I have tried a number of different methods to resolve the issue which I will list below, but the best success I’ve had so far is to remove all non-ASCII characters. This is far from ideal, as I don’t think the character’s are really going to be all that problematic in the DB.

gsub(/[^[:ascii:]]/, "")

This is a sample of what my output looks like vs. what I’m expecting:

My CODES'S APOSTROPHE

My CODES’S APOSTROPHE

The second apostrophe should look squiggly. If you paste it into irb, you get the following: \U+FFE2

I tried Regexing specifically for this character and it appears to work in Rubular. As soon as I put it in my model however, I got a syntax error.

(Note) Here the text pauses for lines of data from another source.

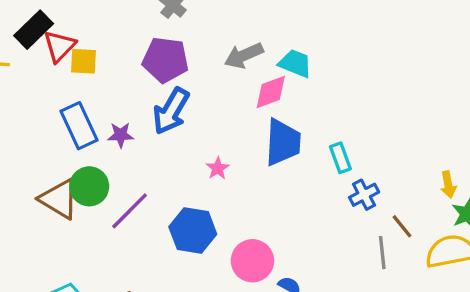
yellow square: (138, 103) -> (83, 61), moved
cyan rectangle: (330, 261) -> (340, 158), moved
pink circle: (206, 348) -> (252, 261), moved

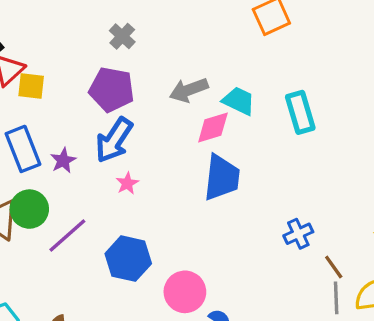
purple star: (121, 135) -> (63, 161), turned -30
cyan rectangle: (340, 158) -> (300, 112), moved, size x1.4
pink star: (218, 168) -> (127, 183), moved
gray line: (382, 253) -> (336, 298), moved

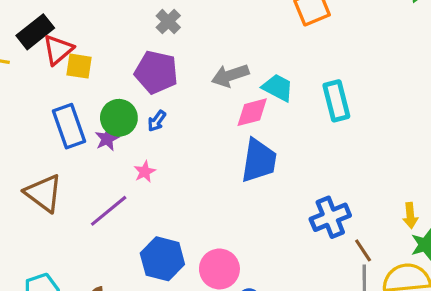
blue arrow: (114, 140) -> (157, 121), size x0.5
pink star: (127, 183) -> (145, 172), moved
green circle: (29, 209) -> (119, 118), moved
blue cross: (298, 234) -> (330, 217), size x1.4
blue hexagon: (128, 259) -> (162, 259), moved

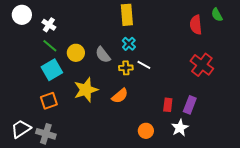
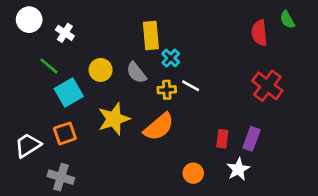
yellow rectangle: (127, 15) -> (151, 36), moved
green line: (50, 46) -> (49, 66), moved
orange semicircle: (120, 96) -> (159, 127), size x1.4
white trapezoid: (21, 129) -> (28, 145), moved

syntax error, unexpected $end, expecting ')'
raw_title = raw_title.gsub(/’/, "")

I also tried forcing the encoding to UTF-8, but everything is already in UTF-8 and this does not appear to have an effect. I tried forcing the output to US-ASCII, but I get a byte sequence error.

I also tried a few of the encoding options found in Ruby library. These basically did the same thing as the Regex.

This all comes down to that I’m trying to match output for testing purposes. Should I even be concerned about these special characters? Is there a better way to match these characters without blindly removing them?